As far as I know, `funcaddr' should work as long as your _any_
function returns nothing. For example,
F:\Vijay\C> type func_ptr.c
#include <stdio.h>
#include <stdlib.h>
/* __FUNCTION__ is a gcc extension, may not work
for other compilers */
void func ( struct foo *foo )
{
puts ( __FUNCTION__ );
}
void func2 ( int a )
{
puts ( __FUNCTION__ );
}
void func3 ( void )
{
puts ( __FUNCTION__ );
}
int
main ( void )
{
extern struct foo foo = { 0 }; /* assume the foo imported */
void (*funcaddr) ();
funcaddr = func;
(*funcaddr)( &foo );
/* This can also be called as `funcaddr ( &foo );' */
funcaddr = func2;
(*funcaddr)( 4 );
funcaddr = func3;
(*funcaddr)( );
return EXIT_SUCCESS;
}
F:\Vijay\C> gcc func_ptr.c
F:\Vijay\C> a.exe
func
func2
func3
>
> What you have created above is a pointer to a function that accepts and
> returns nothing.
Your statement is partially wrong for Benjamin Scott's declaration. It's
correct interpretation is: `funcaddr' is a pointer to function which takes
unspecfied (number of) arguments and returns nothing.
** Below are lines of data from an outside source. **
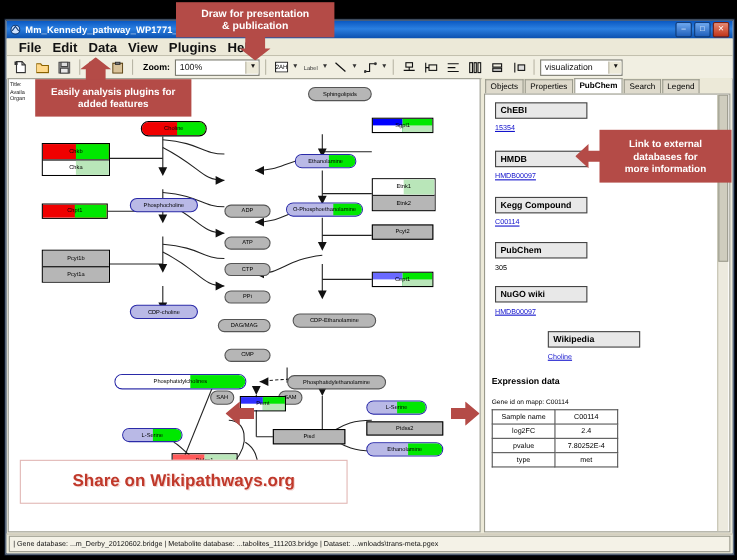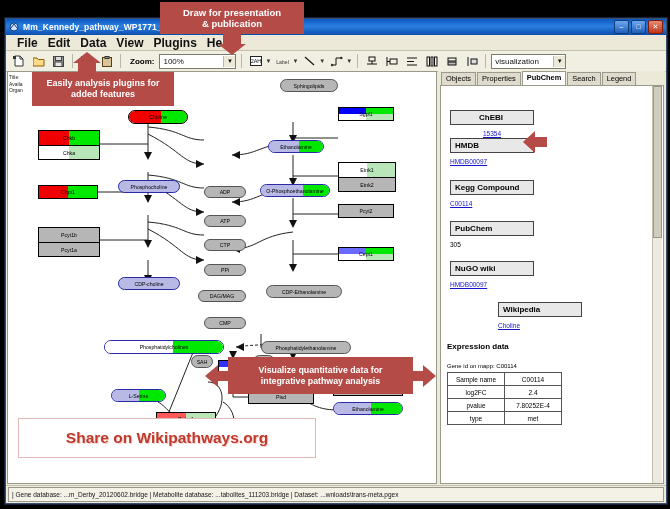--- a/index.html
+++ b/index.html
@@ -481,21 +481,21 @@
         <div class="tabs">
           <div class="tab">Objects</div>
           <div class="tab">Properties</div>
           <div class="tab active">PubChem</div>
           <div class="tab">Search</div>
           <div class="tab">Legend</div>
         </div>
 
         <div class="panelbody">
 
-          <div class="bp-section" style="top:20px;text-align:center;">
+          <div class="bp-section" style="top:4px;">
             <div class="bp-head">ChEBI</div>
             <a class="bp-link" style="margin-top:5px;" href="#">15354</a>
           </div>
 
           <div class="bp-section" style="top:90px;">
             <div class="bp-head">Kegg Compound</div>
             <a class="bp-link" style="margin-top:5px;" href="#">C00114</a>
           </div>
 
           <div class="bp-section" style="top:48px;">
@@ -564,28 +564,29 @@
   </svg>
 
   <div class="callout" style="left:32px;top:72px;width:142px;height:34px;font-size:9px;flex-direction:column;">
     <span>Easily analysis plugins for</span>
     <span>added features</span>
   </div>
   <svg class="arrowshape" style="left:73px;top:52px;width:28px;height:22px;" viewBox="0 0 28 22">
     <polygon points="14,0 28,11 23,11 23,22 5,22 5,11 0,11" fill="#b44b47"></polygon>
   </svg>
 
+  <div class="callout" style="left:545px;top:118px;width:120px;height:48px;font-size:9px;flex-direction:column;">
+    <span>Link  to external</span>
+    <span>databases  for</span>
+    <span>more information</span>
+  </div>
   <svg class="arrowshape" style="left:523px;top:131px;width:24px;height:22px;" viewBox="0 0 24 22">
     <polygon points="0,11 12,0 12,6 24,6 24,16 12,16 12,22" fill="#b44b47"></polygon>
   </svg>
 
-  <div class="callout" style="left:228px;top:357px;width:185px;height:37px;font-size:8.8px;flex-direction:column;">
-    <span>Visualize quantitative data  for</span>
-    <span>integrative pathway analysis</span>
-  </div>
   <svg class="arrowshape" style="left:205px;top:365px;width:26px;height:22px;" viewBox="0 0 26 22">
     <polygon points="0,11 13,0 13,6 26,6 26,16 13,16 13,22" fill="#b44b47"></polygon>
   </svg>
   <svg class="arrowshape" style="left:410px;top:365px;width:26px;height:22px;" viewBox="0 0 26 22">
     <polygon points="26,11 13,0 13,6 0,6 0,16 13,16 13,22" fill="#b44b47"></polygon>
   </svg>
 
   <div class="share" style="left:18px;top:418px;width:296px;height:38px;">
     <span>Share on Wikipathways.org</span>
   </div>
Your interpretation applies to the declaration:
void (*funcaddr)( void );
>
> >
> > void *((*funcaddr)());
> > This looks more complicated, then needed.
This is equivalent to:
void * (*funcaddr)();
As already mention by Saikat Dutta, the parantheses are unecessary.
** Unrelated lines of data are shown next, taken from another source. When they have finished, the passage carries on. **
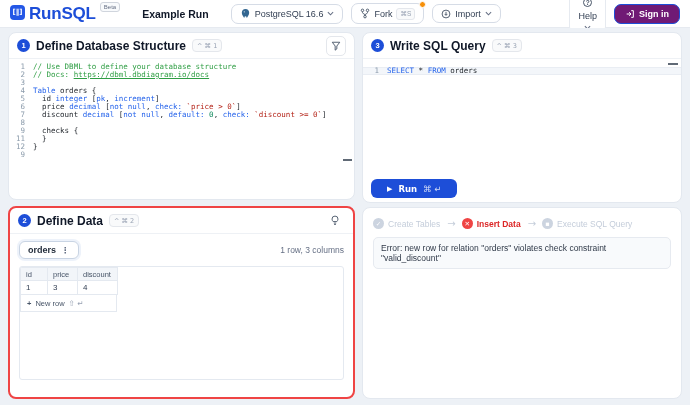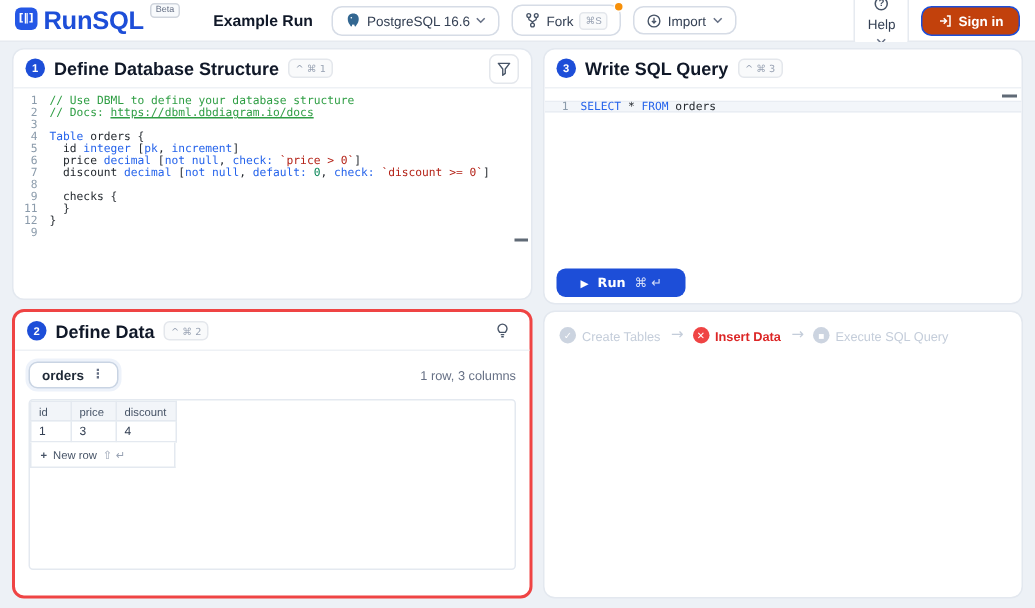--- a/index.html
+++ b/index.html
@@ -13,31 +13,31 @@
   .logo-mark { width:15px; height:15px; border-radius:4px; background:#2457e6; color:#fff;
                display:flex; align-items:center; justify-content:center; font-size:7px; font-weight:700;
                font-family:"DejaVu Sans",sans-serif; margin-top:1px; }
   .logo-text { color:#1d4ed8; font-weight:700; font-size:17px; letter-spacing:-.2px; }
   .beta { font-size:6px; color:#667085; border:1px solid #d0d5dd; background:#f8fafc; border-radius:3px;
           padding:1px 3px; margin-top:-2px; }
   .doc-title { margin-left:22px; font-size:10.5px; font-weight:700; color:#101828; }
   .tb-btn { display:flex; align-items:center; gap:4px; background:#fff; border:1px solid #d6dce6;
             border-radius:7px; padding:3.5px 8px; font-size:9px; color:#344054; cursor:pointer; position:relative; }
   .tb-btn svg { flex:none; }
-  .db-btn { margin-left:12px; }
+  .db-btn { margin-left:22px; }
   .fork-btn { margin-left:8px; }
   .import-btn { margin-left:8px; }
   .pill { font-size:6.5px; color:#98a2b3; border:1px solid #e4e7ec; background:#f9fafb; border-radius:3px; padding:1px 3px; }
   .orange-dot { position:absolute; top:-3px; right:-3px; width:7px; height:7px; border-radius:50%;
                 background:#f79009; border:1.5px solid #fff; }
   .tb-right { margin-left:auto; display:flex; align-items:center; gap:8px; }
   .help-btn { border-color:#e6eaf0;flex-direction:column; }
   .help-ico { width:9px; height:9px; border:1px solid #475467; border-radius:50%; color:#475467;
               font-size:6.5px; display:flex; align-items:center; justify-content:center; font-weight:700; }
-  .signin-btn { display:flex; align-items:center; gap:4px; background:#c2410c; border:1px solid #1d4ed8;
+  .signin-btn { display:flex; align-items:center; gap:4px; background:#701a75; border:1px solid #1d4ed8;
                 color:#fff; border-radius:7px; padding:4px 10px; font-size:9px; font-weight:600; cursor:pointer; }
   .chev { color:#667085; }
 
   
   .content { position:absolute; top:28px; left:0; right:0; bottom:0; background:#edf1f6; }
   .panel { position:absolute; background:#fff; border:1px solid #e3e8ef; border-radius:8px; }
   #panel-structure { left:8px; top:4px; width:347px; height:168px; }
   #panel-data      { left:8px; top:178px; width:347px; height:193px; border:2px solid #ef4444; }
   #panel-query     { left:362px; top:4px; width:320px; height:171px; }
   #panel-result    { left:362px; top:179px; width:320px; height:192px; }
@@ -278,16 +278,17 @@
           <div class="step error">
             <span class="dot">✕</span>
             <span class="lbl">Insert Data</span>
           </div>
           <span class="step-arrow">→</span>
           <div class="step pending">
             <span class="dot">▪</span>
             <span class="lbl">Execute SQL Query</span>
           </div>
         </div>
+      <div class="error-box">Error: new row for relation "orders" violates check constraint "valid_discount"</div>
     </section>
 
   </div>
 </div>
 
 </body></html>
But, mistakenly he mentioned braces instead of parantheses. See,
[ and ] are brackets
{ and } are braces
( and ) are parantheses
< and > are angular brackets
>
> This looks incorrect to me, but i am not sure abt this one. If u had:
> void *(*funcaddr)();
> then funcaddr is a ptr to a function that accepts nothing and returns a
> void *. However that extra set of braces complicate things... :(
Again a correction here. See my above comments. Additionally, returning
a `void *' is too generic since it would require every function to return
a poiter to something when, in reality, that may not be needed.
>
> >
> > void *funcaddr();
> > This looks like I'm pointing to a array of undefined
> > elements.
>
This is wrong. `funcaddr' is no more a pointer to function.
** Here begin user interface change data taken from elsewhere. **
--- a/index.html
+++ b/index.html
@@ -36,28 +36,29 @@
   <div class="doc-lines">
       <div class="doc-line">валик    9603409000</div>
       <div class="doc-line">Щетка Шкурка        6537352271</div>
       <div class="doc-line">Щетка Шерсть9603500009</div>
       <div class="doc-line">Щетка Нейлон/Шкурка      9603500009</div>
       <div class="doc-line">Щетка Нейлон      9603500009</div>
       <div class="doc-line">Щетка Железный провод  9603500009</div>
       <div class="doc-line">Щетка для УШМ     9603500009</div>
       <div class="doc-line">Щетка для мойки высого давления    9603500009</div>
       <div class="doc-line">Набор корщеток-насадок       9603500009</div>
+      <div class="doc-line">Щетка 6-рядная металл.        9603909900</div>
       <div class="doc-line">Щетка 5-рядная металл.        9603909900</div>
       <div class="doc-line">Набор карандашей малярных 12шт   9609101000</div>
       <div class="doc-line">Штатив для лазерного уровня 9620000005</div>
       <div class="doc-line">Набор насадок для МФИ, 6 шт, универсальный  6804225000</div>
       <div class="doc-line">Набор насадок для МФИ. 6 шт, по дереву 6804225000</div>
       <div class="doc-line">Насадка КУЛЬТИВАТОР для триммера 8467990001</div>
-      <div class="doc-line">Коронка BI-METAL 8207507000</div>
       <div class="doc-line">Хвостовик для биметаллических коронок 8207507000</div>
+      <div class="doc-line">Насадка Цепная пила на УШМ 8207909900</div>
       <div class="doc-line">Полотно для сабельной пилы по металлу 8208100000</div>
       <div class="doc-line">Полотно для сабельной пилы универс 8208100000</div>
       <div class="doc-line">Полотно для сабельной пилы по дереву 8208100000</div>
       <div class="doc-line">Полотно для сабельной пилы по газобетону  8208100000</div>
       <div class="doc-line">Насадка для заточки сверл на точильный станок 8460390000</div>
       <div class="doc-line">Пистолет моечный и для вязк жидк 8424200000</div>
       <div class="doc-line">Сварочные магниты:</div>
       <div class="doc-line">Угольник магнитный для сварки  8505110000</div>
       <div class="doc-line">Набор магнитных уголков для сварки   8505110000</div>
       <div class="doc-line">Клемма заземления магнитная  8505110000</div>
> Here u have declared a function named funcaddr which accepts nothing and
> returns a void *. Please note that unless u apply appropriate braces,
> the "*" applies to the return type, and not the function name.
>
> >
> > Thanks for any help in advanced.
> >
>
> AFAIK, you cant define a function ptr that's applicable to all
> functions. You can write global funcptrs which are specific to a set of
> passed parameters and a return type.
A pointer to a function of one type can be converted to a pointer to function
of another type, and back again. But, if the converted pointer is used to call
the function of incompatible type, the behaviour is undefined.